Segunda. José Gómez Itoiz, diputado foral, miembro de la Junta Central Carlista de Guerra y presidente de la inquisitorial Junta Superior de Educación, había sido médico titular de Lumbier durante muchos años. Y asistió a los funerales que se hicieron por los muertos del bombardeo. Tal vez, conversando con las autoridades municipales surgiera la idea de traer a Navarra los restos del militar golpista por no se sabe qué razones suficientes.
En cualquier caso, y esto sería lo más importante, sigue siendo un misterio cuál era la deuda que los de Lumbier, como navarros, tenían contraída con el general golpista. Y averiguar si dicha deuda se satisfizo trayendo sus restos a Pamplona para inhumarlos en la Catedral en octubre de 1939, y trasladarlos a la Cripta, después de que esta se construyera en 1942, resulta todavía más enigmático.
Vistas las cosas a posteriori, parece que la deuda de cierta Navarra y la de los ayuntamientos fascistas, fuera el de Lumbier o el de Villafranca, con los militares golpistas fue clara. Gracias a su colaboración, los militares impusieron una dictadura bárbara y cruel con la que se sintieron identificados.
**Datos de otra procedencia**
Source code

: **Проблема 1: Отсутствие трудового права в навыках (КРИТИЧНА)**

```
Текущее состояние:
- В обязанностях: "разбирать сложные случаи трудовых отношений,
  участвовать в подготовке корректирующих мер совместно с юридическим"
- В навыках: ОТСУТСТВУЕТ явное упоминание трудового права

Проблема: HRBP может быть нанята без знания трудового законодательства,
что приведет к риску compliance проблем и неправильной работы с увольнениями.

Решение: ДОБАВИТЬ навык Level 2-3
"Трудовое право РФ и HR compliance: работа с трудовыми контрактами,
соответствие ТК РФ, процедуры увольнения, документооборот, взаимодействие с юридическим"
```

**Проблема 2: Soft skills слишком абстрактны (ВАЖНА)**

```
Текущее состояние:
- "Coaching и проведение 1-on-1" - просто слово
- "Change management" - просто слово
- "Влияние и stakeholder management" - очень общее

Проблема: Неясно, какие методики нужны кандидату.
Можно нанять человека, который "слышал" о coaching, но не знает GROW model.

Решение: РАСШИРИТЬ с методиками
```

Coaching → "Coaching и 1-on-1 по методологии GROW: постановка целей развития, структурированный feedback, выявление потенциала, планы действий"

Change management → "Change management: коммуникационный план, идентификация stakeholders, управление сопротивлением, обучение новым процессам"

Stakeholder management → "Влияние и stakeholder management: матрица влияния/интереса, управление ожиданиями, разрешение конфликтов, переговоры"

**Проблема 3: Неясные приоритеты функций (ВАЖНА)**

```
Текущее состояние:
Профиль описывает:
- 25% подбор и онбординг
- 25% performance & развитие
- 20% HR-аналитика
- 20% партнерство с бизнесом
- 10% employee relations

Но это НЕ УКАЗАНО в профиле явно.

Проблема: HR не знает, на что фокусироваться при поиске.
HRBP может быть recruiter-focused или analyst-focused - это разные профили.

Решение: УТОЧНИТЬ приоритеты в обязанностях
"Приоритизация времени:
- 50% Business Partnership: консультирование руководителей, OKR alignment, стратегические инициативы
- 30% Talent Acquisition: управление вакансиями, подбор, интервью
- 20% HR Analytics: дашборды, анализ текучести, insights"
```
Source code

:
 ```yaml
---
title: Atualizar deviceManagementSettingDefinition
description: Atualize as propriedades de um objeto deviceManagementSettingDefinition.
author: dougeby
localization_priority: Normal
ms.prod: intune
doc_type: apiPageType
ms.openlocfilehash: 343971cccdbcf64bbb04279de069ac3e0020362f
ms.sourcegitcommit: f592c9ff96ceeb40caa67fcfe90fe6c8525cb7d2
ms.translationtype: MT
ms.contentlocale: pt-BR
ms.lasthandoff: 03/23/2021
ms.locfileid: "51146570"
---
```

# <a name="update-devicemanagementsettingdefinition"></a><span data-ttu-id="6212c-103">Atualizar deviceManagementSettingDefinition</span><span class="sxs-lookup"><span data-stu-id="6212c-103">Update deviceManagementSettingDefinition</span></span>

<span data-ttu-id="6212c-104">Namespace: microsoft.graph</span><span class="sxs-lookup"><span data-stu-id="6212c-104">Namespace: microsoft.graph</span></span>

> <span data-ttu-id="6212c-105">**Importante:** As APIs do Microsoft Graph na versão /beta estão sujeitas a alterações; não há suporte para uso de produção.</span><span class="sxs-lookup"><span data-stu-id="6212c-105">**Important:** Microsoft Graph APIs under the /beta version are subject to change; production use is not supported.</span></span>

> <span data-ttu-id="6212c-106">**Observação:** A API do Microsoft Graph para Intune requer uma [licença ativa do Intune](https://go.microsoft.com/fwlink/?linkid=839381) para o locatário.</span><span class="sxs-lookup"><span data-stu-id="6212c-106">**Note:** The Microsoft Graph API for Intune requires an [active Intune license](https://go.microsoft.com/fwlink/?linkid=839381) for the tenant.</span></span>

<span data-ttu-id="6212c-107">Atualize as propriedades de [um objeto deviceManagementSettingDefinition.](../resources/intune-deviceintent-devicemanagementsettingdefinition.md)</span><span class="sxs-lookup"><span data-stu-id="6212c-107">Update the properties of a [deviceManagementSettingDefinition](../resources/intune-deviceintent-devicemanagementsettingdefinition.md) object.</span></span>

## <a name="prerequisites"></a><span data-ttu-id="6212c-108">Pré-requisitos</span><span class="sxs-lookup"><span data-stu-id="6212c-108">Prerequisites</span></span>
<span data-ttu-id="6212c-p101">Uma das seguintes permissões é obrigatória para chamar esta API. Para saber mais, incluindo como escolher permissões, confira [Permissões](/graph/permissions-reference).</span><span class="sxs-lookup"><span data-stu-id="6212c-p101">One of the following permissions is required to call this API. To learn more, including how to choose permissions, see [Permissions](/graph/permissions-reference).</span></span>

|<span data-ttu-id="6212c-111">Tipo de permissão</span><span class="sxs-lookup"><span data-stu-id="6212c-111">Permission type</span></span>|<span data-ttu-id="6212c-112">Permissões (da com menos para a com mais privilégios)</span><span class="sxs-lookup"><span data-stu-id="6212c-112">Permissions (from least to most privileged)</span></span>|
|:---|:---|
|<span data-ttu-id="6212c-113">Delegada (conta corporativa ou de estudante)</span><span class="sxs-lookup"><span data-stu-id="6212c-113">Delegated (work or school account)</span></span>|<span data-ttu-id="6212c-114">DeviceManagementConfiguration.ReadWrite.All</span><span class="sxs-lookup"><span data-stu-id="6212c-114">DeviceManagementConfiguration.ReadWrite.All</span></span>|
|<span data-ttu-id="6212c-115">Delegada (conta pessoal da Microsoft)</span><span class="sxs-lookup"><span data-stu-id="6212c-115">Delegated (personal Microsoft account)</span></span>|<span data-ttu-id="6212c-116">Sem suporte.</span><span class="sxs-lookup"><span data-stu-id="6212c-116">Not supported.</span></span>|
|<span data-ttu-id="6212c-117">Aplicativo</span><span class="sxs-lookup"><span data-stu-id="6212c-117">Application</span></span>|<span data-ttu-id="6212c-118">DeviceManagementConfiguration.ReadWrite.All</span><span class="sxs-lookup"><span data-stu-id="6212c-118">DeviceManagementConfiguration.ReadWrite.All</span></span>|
Sin Sanjurjo no hubiera sido posible. Lo que estaría por saber, ahora, cuál es la deuda que Sanjurjo contrajo con los miles de asesinados y sus familiares gracias a su aportación intelectual y estratégica como Jefe del golpe. Quizás, una forma de pagarla haya sido, precisamente, trasladar sus restos al lugar de donde nunca debieron salir.